[Available records — start]
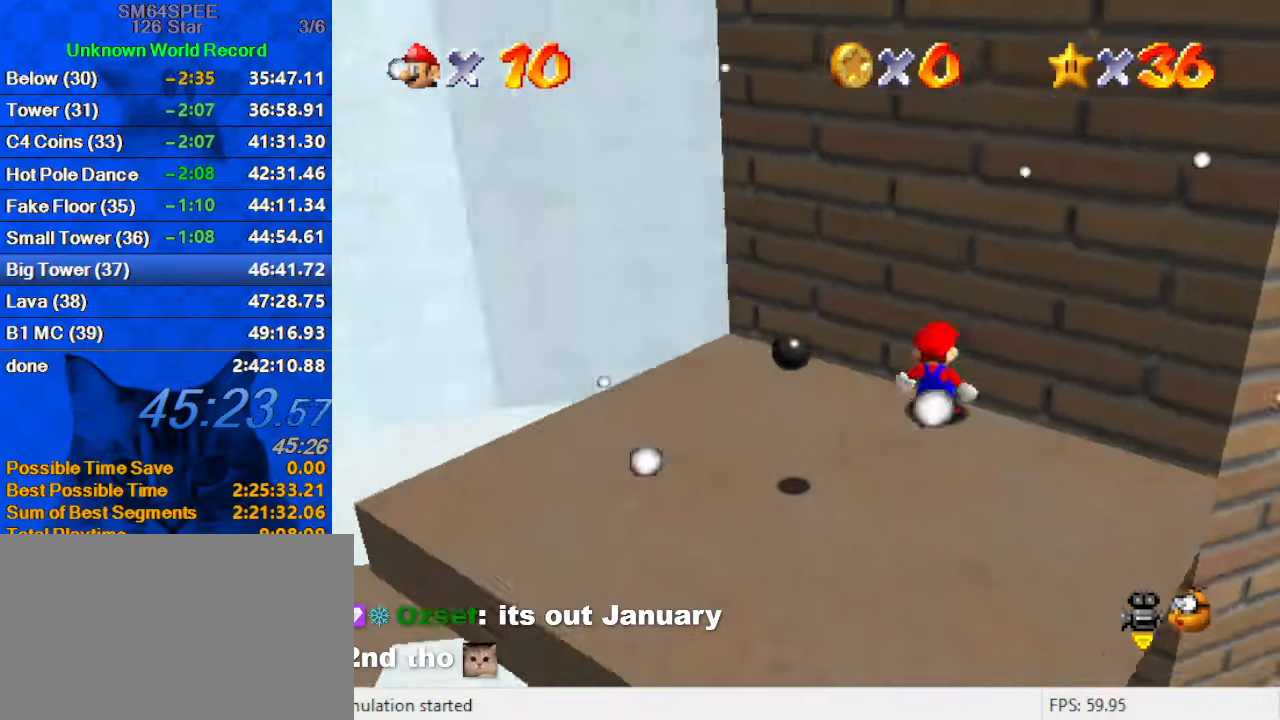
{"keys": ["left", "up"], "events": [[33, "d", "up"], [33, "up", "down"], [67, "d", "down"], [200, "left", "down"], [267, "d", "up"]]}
[Available records — finish]
[Available records — start]
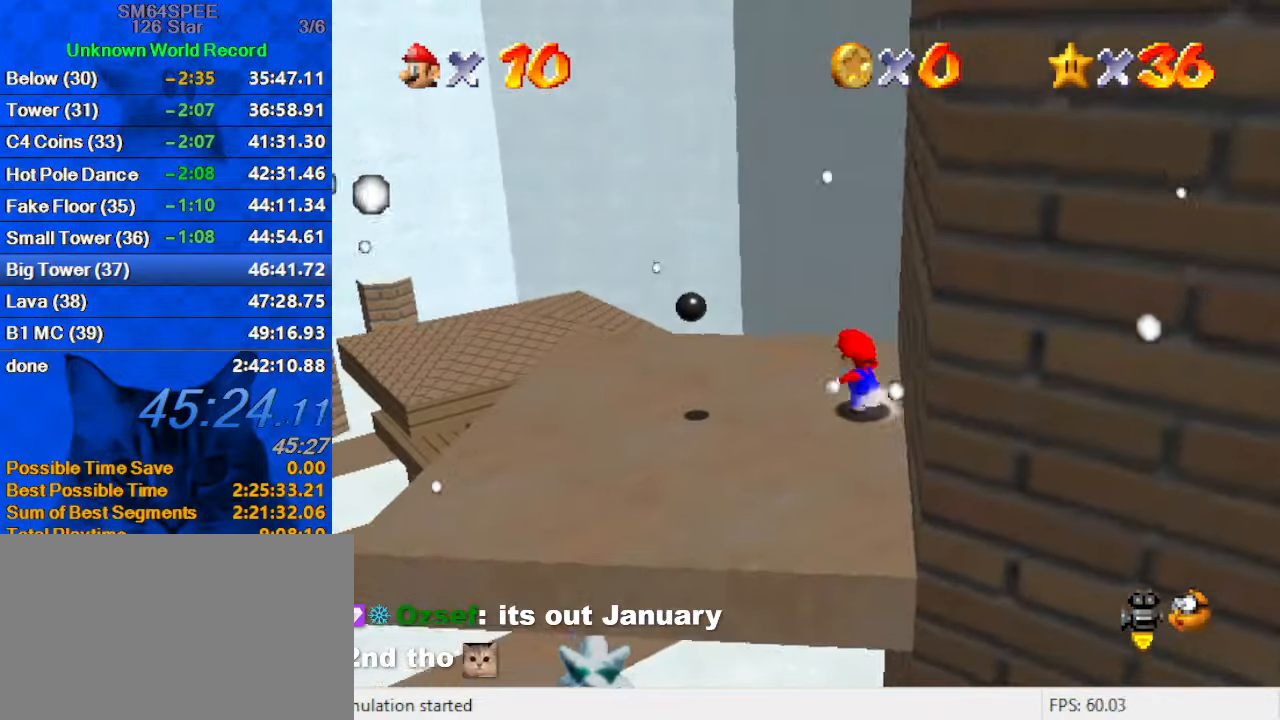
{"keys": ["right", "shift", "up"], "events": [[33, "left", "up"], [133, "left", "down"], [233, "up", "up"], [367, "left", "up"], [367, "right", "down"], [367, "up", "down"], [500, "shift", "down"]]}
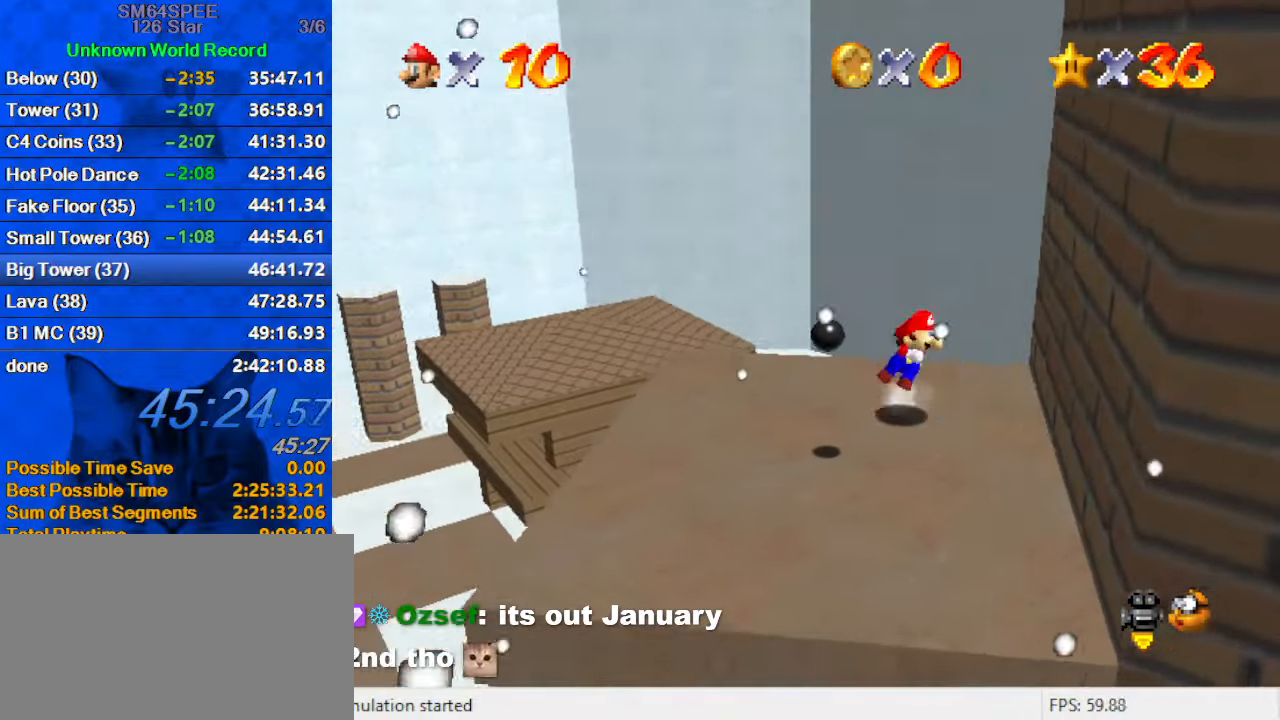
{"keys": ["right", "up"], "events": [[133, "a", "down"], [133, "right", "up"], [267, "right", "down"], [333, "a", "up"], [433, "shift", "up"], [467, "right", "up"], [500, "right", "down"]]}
[Available records — finish]
Return only the number of lines above in which the string "right" occurs.

* Written response
2